3. PT. Waja Inti Lestari, diduga melakukan operasi produksi pertambangan dalam kawasan hutan lindung yang tidak memiliki izin pinjam pakai kawasan IPPKH.

4. PT. Babarina Putra Sulung, diduga melakukan ilegal mining atau penambangan ilegal. Perusahaan tersebut hanya memiliki izin produksi batu, tapi faktanya di lapangan melakukan aktivitas produksi biji nikel dalam kawasan hutan lindung.

5. PT Naga Bumi Nusantara, diduga melakukan kegiatan ilegal minning, tidak memiliki izin jeti serta tidak memiliki izin pinjam pakai kawasan hutan (IPPKH).

6. PLTU dan PLTG NII, terkait masalah limbah industri, transparansi rekrutmen tenaga kerja dan realisasi CSR.

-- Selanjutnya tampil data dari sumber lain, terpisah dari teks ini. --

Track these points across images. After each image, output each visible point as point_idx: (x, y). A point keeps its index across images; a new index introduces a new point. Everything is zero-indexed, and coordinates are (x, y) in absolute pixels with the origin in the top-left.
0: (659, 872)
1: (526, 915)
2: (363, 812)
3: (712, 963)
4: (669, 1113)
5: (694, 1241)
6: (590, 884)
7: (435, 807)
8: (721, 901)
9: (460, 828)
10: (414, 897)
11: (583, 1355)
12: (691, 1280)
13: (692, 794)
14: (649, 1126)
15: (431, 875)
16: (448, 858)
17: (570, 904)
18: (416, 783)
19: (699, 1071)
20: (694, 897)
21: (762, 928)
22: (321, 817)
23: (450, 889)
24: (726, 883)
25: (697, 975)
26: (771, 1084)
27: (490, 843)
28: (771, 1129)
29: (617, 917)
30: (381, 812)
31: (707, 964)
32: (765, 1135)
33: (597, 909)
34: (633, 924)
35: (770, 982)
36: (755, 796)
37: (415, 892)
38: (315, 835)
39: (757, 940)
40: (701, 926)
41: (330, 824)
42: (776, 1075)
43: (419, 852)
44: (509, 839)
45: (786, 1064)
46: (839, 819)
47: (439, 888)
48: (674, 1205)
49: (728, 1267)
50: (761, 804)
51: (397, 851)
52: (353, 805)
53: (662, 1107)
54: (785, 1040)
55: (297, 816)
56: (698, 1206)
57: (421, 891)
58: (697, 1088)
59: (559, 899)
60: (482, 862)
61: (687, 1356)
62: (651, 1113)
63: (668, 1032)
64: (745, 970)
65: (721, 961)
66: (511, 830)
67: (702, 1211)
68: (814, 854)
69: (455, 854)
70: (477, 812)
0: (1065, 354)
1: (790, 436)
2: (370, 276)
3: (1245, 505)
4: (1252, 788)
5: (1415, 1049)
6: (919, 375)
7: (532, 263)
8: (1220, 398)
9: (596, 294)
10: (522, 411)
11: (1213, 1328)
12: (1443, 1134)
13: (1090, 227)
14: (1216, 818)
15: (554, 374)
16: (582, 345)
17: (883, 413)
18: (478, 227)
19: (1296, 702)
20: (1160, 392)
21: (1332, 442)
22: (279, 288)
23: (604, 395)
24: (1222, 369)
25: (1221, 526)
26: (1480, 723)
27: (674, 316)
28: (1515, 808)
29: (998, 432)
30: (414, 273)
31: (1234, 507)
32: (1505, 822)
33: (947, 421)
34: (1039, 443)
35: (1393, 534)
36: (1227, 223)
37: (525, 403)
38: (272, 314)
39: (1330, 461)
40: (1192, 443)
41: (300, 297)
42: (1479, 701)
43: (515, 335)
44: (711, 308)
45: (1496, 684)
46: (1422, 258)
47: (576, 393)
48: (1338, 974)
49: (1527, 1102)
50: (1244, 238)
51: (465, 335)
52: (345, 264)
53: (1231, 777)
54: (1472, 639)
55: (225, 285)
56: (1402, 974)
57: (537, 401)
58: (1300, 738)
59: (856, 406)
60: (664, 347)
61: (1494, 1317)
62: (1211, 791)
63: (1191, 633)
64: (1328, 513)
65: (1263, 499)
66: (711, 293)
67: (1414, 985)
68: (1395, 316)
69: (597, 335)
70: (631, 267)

7. PT. Tosido Indonesia, diduga melakukan kegiatan ilegal minning. PT Ceria Nugraha Indonesia, menyangkut proses pembangunan smelter diduga tidak ada izin realisasi CSR, dan pembangunan terminal khusus.

8. PT. Hoffmen Energi Perkasa, menyangkut tidak memiliki izin jeti terminal khusus, izin lingkungan Amdal.

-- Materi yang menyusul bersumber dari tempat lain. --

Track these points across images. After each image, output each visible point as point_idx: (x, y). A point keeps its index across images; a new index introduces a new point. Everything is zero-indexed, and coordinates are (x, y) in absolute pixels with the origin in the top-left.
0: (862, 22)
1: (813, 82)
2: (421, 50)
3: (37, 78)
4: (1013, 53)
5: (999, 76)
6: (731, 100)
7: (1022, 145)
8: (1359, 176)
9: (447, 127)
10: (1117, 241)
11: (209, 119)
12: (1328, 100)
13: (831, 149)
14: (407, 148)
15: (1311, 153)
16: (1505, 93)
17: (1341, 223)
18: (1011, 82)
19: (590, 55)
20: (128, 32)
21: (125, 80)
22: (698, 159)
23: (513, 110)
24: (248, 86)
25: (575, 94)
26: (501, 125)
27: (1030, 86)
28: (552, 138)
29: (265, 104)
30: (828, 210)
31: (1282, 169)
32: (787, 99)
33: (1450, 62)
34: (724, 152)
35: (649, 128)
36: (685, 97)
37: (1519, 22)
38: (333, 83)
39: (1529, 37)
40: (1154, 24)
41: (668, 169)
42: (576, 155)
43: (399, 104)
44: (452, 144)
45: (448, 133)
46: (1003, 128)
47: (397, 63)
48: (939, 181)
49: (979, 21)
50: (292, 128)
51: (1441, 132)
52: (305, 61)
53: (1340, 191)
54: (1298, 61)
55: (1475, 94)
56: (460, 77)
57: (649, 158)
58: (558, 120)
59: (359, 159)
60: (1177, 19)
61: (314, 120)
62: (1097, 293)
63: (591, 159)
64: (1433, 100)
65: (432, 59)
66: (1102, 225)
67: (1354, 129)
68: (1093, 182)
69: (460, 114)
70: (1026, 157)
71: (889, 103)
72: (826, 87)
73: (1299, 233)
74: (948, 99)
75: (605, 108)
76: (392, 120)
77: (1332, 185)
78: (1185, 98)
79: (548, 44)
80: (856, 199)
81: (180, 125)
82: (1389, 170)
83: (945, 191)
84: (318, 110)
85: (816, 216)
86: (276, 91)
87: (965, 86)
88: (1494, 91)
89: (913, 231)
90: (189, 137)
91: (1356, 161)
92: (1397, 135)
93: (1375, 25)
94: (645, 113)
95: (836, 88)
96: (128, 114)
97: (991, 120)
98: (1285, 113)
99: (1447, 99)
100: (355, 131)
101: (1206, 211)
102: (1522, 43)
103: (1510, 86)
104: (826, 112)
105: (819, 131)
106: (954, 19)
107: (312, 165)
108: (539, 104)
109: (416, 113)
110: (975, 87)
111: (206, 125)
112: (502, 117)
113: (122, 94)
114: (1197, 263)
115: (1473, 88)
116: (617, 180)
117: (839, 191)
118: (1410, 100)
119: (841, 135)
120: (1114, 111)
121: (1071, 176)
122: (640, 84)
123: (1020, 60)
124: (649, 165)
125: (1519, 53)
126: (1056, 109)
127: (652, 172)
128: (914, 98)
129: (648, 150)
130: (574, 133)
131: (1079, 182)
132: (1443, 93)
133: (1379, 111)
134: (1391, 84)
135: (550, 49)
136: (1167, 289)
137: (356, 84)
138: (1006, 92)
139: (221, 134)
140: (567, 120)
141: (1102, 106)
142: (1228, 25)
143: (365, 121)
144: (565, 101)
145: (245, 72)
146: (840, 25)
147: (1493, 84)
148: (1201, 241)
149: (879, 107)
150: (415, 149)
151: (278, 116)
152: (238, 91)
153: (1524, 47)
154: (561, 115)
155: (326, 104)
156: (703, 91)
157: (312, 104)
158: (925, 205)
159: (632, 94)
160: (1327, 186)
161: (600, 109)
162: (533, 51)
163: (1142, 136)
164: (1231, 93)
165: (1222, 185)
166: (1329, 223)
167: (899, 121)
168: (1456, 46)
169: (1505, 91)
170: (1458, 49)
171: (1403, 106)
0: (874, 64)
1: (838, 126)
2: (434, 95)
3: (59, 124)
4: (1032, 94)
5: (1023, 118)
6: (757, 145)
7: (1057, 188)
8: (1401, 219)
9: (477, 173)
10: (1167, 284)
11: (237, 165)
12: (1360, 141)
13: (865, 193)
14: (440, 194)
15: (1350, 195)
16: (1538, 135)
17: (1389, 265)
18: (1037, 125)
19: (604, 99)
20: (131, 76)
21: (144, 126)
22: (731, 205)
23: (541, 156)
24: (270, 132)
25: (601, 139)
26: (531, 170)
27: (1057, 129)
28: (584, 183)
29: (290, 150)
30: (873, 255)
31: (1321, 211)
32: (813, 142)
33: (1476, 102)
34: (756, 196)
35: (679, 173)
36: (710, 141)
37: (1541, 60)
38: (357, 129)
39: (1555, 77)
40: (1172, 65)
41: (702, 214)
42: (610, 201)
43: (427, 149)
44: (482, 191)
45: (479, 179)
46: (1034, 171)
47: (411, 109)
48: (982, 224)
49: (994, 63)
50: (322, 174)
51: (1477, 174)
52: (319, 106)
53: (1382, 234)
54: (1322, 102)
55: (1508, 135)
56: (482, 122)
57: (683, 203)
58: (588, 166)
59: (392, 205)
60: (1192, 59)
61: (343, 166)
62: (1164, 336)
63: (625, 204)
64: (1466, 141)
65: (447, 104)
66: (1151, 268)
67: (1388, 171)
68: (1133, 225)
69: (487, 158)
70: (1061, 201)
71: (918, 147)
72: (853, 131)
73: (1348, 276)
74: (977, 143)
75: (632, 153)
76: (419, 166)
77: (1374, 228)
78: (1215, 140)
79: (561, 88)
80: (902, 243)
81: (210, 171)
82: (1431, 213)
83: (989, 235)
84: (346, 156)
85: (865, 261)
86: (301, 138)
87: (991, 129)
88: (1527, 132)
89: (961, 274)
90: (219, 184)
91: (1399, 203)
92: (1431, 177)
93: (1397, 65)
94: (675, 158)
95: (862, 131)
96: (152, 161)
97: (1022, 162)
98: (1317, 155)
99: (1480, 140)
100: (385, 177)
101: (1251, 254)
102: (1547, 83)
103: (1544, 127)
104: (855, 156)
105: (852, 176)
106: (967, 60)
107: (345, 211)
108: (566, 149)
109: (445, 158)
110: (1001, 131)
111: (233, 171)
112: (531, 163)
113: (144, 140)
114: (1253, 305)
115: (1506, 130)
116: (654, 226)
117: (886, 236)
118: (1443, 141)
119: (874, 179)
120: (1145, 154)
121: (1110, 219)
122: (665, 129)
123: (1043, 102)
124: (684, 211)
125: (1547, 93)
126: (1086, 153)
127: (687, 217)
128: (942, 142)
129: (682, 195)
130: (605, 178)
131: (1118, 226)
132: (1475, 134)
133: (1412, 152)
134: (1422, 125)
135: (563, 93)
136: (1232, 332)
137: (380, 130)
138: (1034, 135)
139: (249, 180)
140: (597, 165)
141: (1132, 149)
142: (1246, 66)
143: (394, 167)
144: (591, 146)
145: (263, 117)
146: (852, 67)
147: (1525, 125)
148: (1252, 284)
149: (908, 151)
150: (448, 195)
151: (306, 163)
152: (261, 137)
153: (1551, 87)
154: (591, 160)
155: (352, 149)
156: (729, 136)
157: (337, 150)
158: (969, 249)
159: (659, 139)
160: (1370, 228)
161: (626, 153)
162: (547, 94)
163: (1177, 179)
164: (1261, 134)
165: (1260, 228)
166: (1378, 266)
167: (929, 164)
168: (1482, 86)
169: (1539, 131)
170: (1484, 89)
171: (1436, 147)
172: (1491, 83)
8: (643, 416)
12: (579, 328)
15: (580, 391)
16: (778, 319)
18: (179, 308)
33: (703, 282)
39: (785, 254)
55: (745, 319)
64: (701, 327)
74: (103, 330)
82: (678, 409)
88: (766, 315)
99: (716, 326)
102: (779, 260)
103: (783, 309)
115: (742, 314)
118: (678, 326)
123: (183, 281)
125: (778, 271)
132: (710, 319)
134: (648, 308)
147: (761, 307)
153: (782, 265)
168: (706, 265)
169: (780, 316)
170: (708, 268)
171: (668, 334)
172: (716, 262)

9. CV Watu Moramo, yang diduga tidak memiliki izin usaha pertambangan (IUP).

Sementara pada rapat anggota DPRD periode sebelumnya yang dipimpin Sekretaris Komisi I DPRD Sultra, Suwandi, S.S.os didampingi, Ketua Komisi IV, Yaudu Salam Ajo, Anggota komisi III, Sarlinda Mokke dan Alkalim, serta dihadiri perwakilan Dinas Perundistrian dan Perdagangan, serta Dinas Transmigrasi dan Ketenagakerjaan, bahwa dari 528 IUP cuma delapan perusahaan yang diberikan kuota ekspor dari kementerian.

Disebutkan, kedelapan perusahaan tambang yang memiliki kuota ekspor ore nikel, yakni, PT Antam. Tbk, jumlah kuota ore nikel 2. 716. 948 ton per tahun berakhir per 31 Maret 2018, PT Ceria Nugraha Indotama jumlah kuota ore nikel 2. 300.000 ton pertahun berakhir per 4 Juli 2018, PT Sambas jumlah kuota ore nikel 997. 000 ton pertahun berakhir per 31 10 2018, PT Ifishdeco jumlah kuota ore nikel 992. 000 ton pertahun berakhir per 30 10 2018, PT SSU jumlah kuota ore nikel 3.000.000 ton pertahun berakhir per 23 November 2018, PT Integra Mining Nusantara jumlah kuota ore nikel 923. 760 ton pertahun berakhir per 28 Desember 2018, PT Tosida Indonesia jumlah kuota ore nikel 1. 950. 000 ton pertahun berakhir per 11 Januari 2019, PT Macika jumlah kuota ore nikel 1. 100. 000 ton pertahun berakhir per 15 Maret 2018. Jadi ditotalkan sekitar 17 juta ton per tahun ore nikel yang diekspor.